Everything from the line containing "ID-60, owner: Stephanie" through the end of the entries should be transcribed exactly. Leave out all other lines.
######
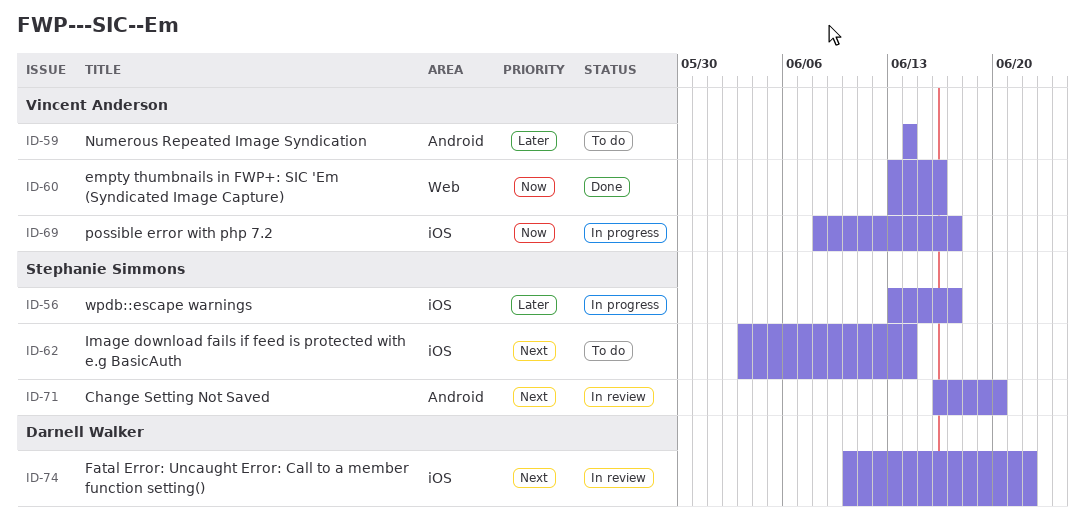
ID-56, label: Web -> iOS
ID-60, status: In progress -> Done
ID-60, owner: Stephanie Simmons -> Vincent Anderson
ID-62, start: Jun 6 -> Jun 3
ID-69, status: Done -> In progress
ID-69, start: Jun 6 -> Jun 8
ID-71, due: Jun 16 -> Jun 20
######
THE COMPLETED TASK -
ID-60, owner: Stephanie Simmons -> Vincent Anderson
ID-62, start: Jun 6 -> Jun 3
ID-69, status: Done -> In progress
ID-69, start: Jun 6 -> Jun 8
ID-71, due: Jun 16 -> Jun 20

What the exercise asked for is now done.